Dans le cadre du salon Ecobat 2014, une table ronde ayant pour thématique l'interface des méthodologies et technologies dans la construction durable a réuni différents acteurs du secteur. Ils ont insisté sur la nécessité d'une meilleure concertation entre les professionnels. Compte-rendu.

La technologie avance avec de nouveaux matériaux et des innovations techniques mises en œuvre dans la construction. Toujours plus complexe, le déploiement de ces nouvelles solutions nécessite une bonne concertation entre tous les intervenants d'un projet. La création de communautés et l'échange des informations apparaissent comme indispensables au changement global du secteur. René Gamba, acousticien et président de la commission Développement durable du Cinov (fédération des syndicats des métiers de la prestation intellectuelle du conseil, de l'ingénierie et du numérique), explique : "L'acoustique est un domaine révélateur de ce besoin de travailler ensemble car il interfère avec tout : la structure, les parois, les revêtements, les usages… Mais c'est l'humain qu'il faut replacer au cœur du projet, ce qui nécessite une approche intégrée. Car, ce qui est important, c'est l'usage qui est fait du bâtiment". Le docteur en mécanique des fluides et formateur en acoustique poursuit : "Il est suicidaire de rester trop dogmatique en pensant que les utilisateurs d'une construction vont renoncer à leur confort !".

 

La révolution de la maquette numérique
Pour le professionnel, les utilisateurs seraient tout sauf théoriques et il serait donc impératif de bien prendre en compte la différence entre les attentes exprimées et les besoins inexprimés. "Il faut que les bâtiments soient en adéquation avec l'utilisation spontanée et pas en opposition avec celle-ci !", martèle-t-il.

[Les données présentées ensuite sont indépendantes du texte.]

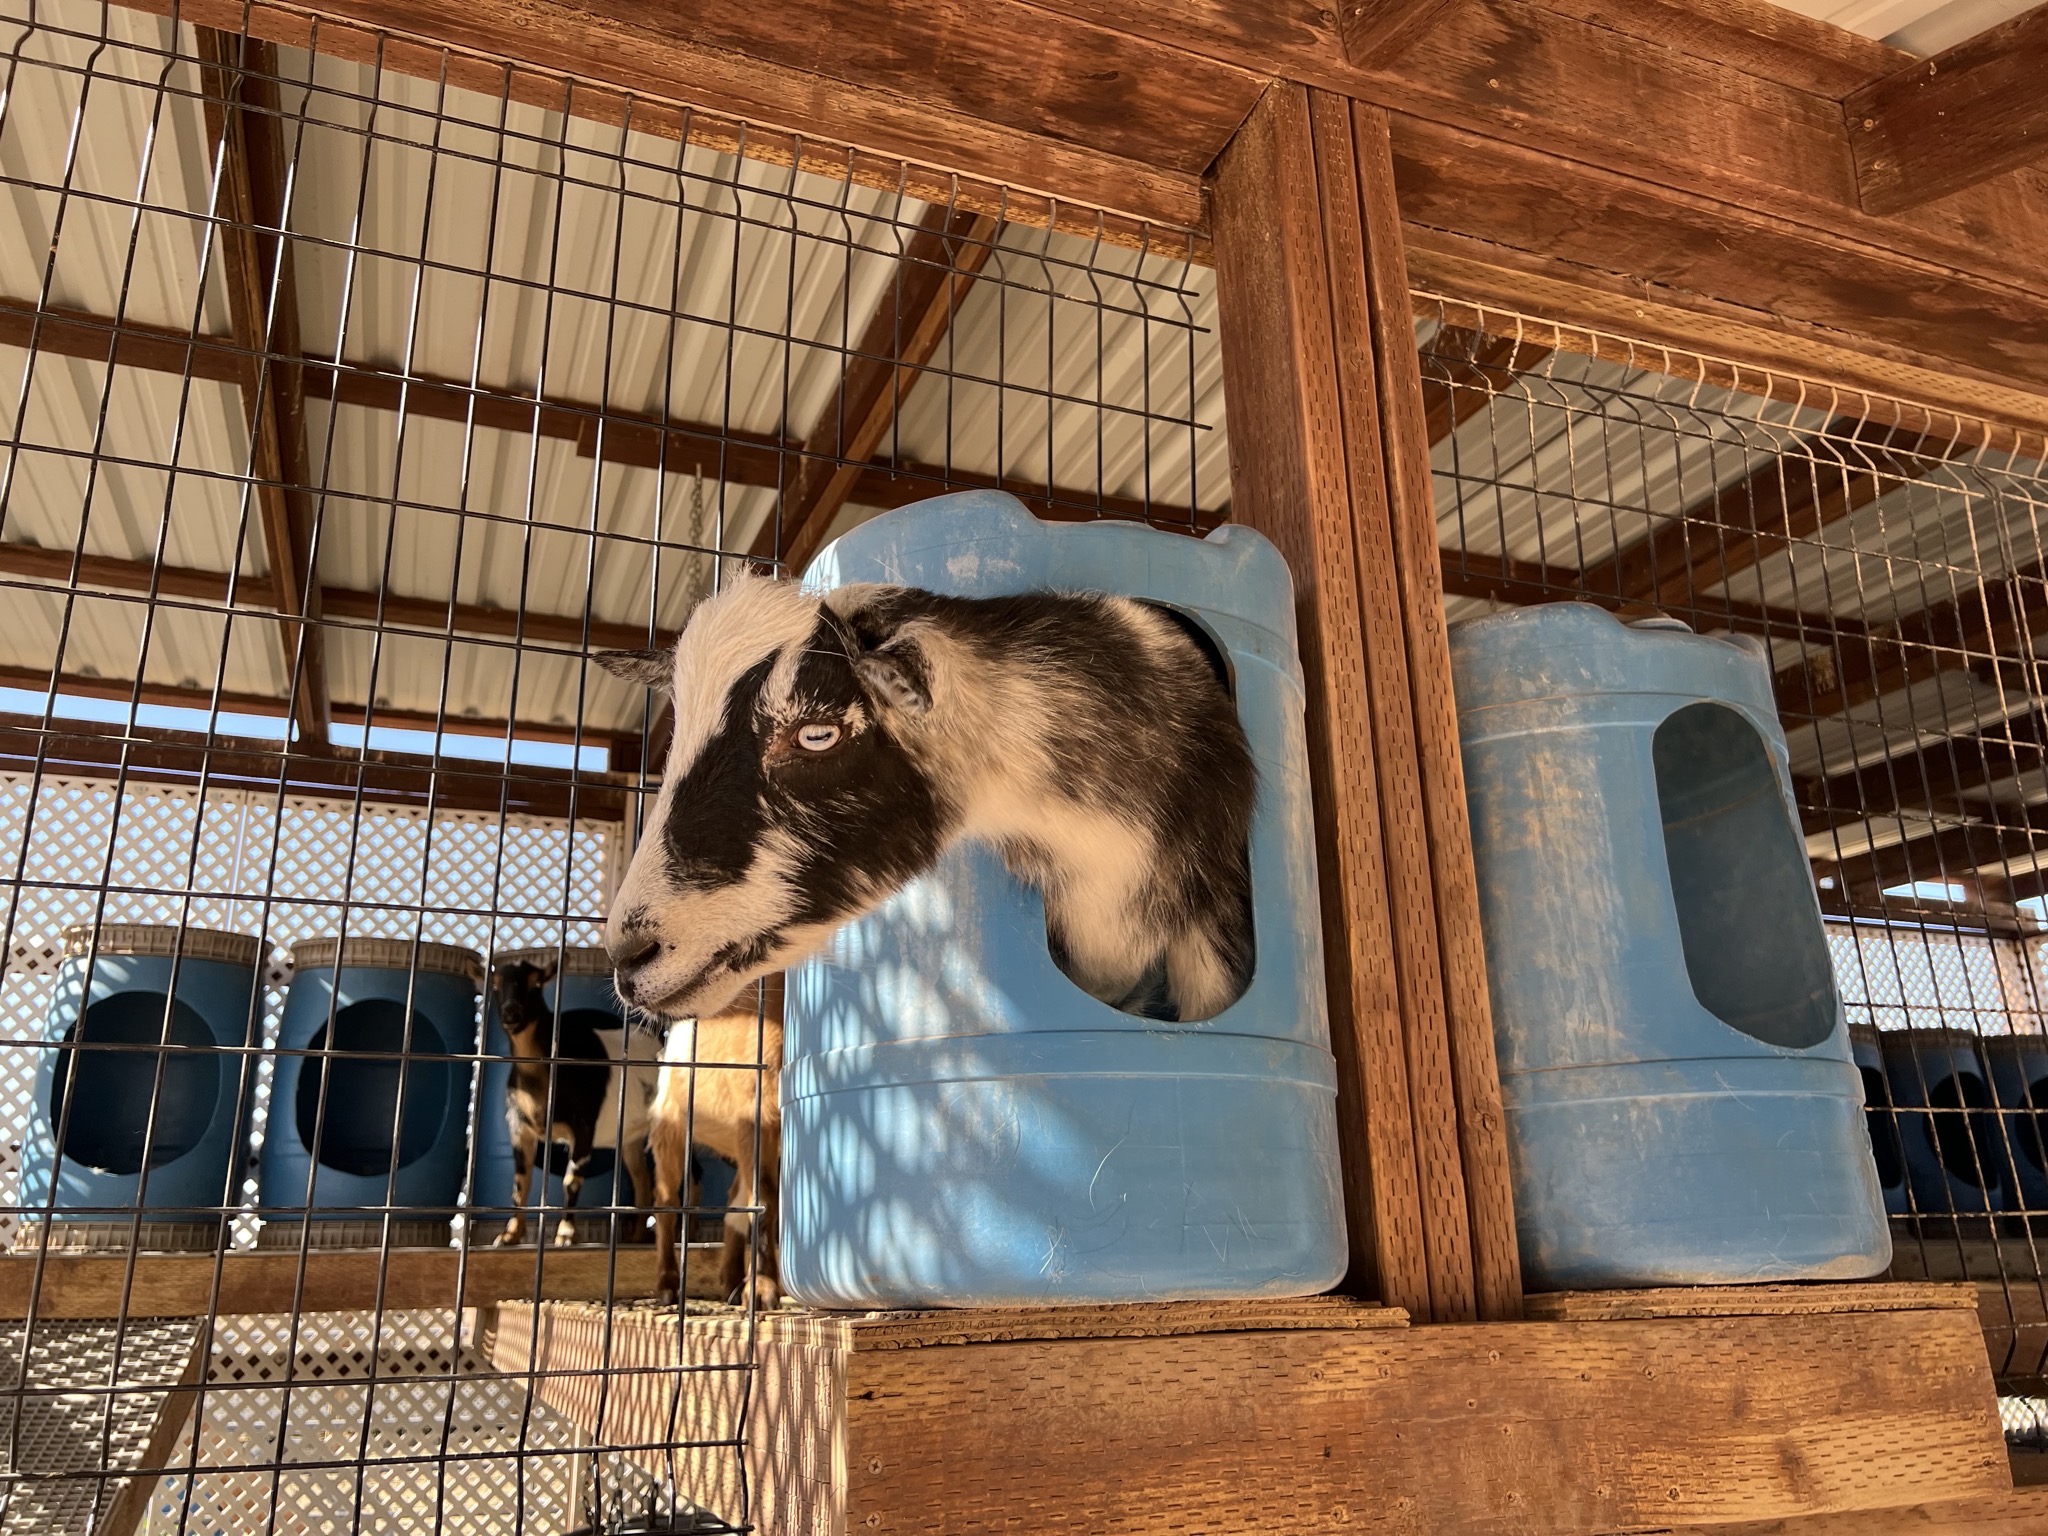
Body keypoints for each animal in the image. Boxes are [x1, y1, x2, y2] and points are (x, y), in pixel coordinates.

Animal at [488, 958, 659, 1248]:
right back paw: (637, 1236)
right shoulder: (519, 1127)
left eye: (536, 983)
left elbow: (571, 1180)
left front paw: (566, 1234)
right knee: (642, 1177)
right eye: (495, 985)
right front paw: (509, 1234)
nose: (511, 1013)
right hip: (631, 1136)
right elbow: (520, 1181)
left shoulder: (584, 1126)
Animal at [647, 1008, 782, 1305]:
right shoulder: (758, 1114)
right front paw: (763, 1288)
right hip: (669, 1119)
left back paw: (732, 1284)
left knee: (734, 1201)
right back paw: (667, 1285)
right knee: (666, 1200)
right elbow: (765, 1200)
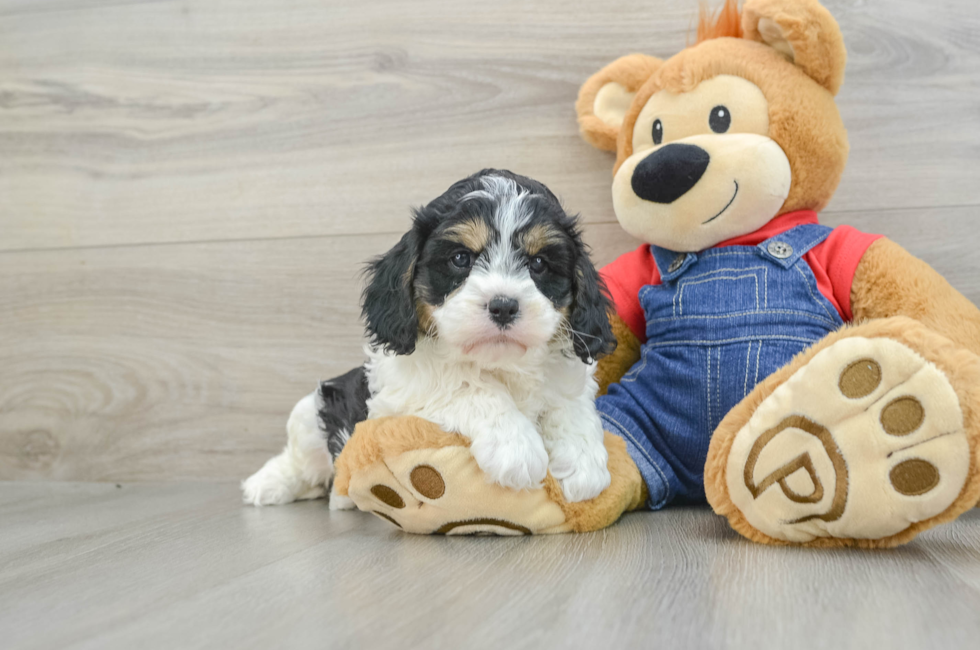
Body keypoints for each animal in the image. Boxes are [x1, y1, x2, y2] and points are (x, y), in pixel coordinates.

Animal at [242, 170, 616, 508]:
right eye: (460, 258)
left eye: (538, 263)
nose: (504, 306)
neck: (499, 363)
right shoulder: (404, 389)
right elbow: (467, 386)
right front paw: (516, 446)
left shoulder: (568, 377)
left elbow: (571, 407)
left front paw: (584, 464)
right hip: (315, 410)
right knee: (302, 462)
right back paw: (270, 484)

Or, selon le membre du Cinov, la part liée à l'étude des bâtiments se réduirait comme peau de chagrin : "Dans l'automobile, qui est un procédé industriel où les voitures sont produites en série, le coût de conception d'un véhicule peut atteindre les 25 %. Dans le bâtiment, où les constructions sont toutes des prototypes, ce pourcentage est en constante réduction alors que les contraintes sont toujours plus nombreuses : analyse du cycle de vie, qualité de l'air intérieur, etc.". François Pelegrin, architecte et urbaniste, membre de l'Unsfa, précise : "Les honoraires de conception rapportés au coût d'un bâtiment sur les 50 ans de sa durée de vie sont inférieurs à 1 % !".

 

Si lui aussi souhaite replacer l'humain au centre des préoccupations, l'architecte pointe également du doigt "des aberrations typiquement françaises" en évoquant notamment les coûts de la non qualité. "Ce sont 15 milliards d'euros gaspillés par an. Nous ferions mieux de mettre plus d'argent en amont !", s'exclame-t-il. "Mais Cécile Duflot a fait des annonces formidables sur la RBR 2020. On note une évolution vers une préoccupation plus globale que la seule thermique", poursuit François Pelegrin. "Cet outil magnifique qu'est le BIM - que je traduis personnellement par 'Bouleversement Interprofessionnel Majeur' - sera rendu obligatoire en 2017 pour les marchés publics. C'est une belle avancée, car il n'y aura plus de temps perdu, nous serons forcés à travailler ensemble", explique l'architecte. Pour lui, les réponses à consultation seront plus rapides et les variantes d'un projet plus faciles à proposer. Et la maquette numérique constituera une base de données pour toute la phase d'exploitation et de maintenance du bâtiment. "C'est un moyen d'embarquer tous les acteurs de la construction dans une collaboration très active !", estime-t-il.

 

Changer de gouvernance
René Gamba tempère légèrement cet enthousiasme : "La maquette numérique a des potentialités fabuleuses. Mais c'est un outil qui apportera des bénéfices ou pas suivant comment on s'en servira… La technologie avance mais la gouvernance reste celle d'un autre siècle. Il faut sortir de notre torpeur : des méthodes d'association des acteurs existent, il nous reste à les découvrir", prévient-il. De son côté, François Pelegrin lance un appel aux futurs maires qui sortiront vainqueurs des prochaines élections municipales : "Les mots d'ordre des ministres ne servent à rien si les élus n'emboîtent pas le pas de l'opportunité qui se présente. Il faut que les élus soient les chefs d'orchestre de cette musique à jouer ensemble". L'architecte évoque notamment la création de zones franches où il serait possible de s'affranchir de certaines contraintes. Les professionnels espèrent donc beaucoup du scrutin à venir.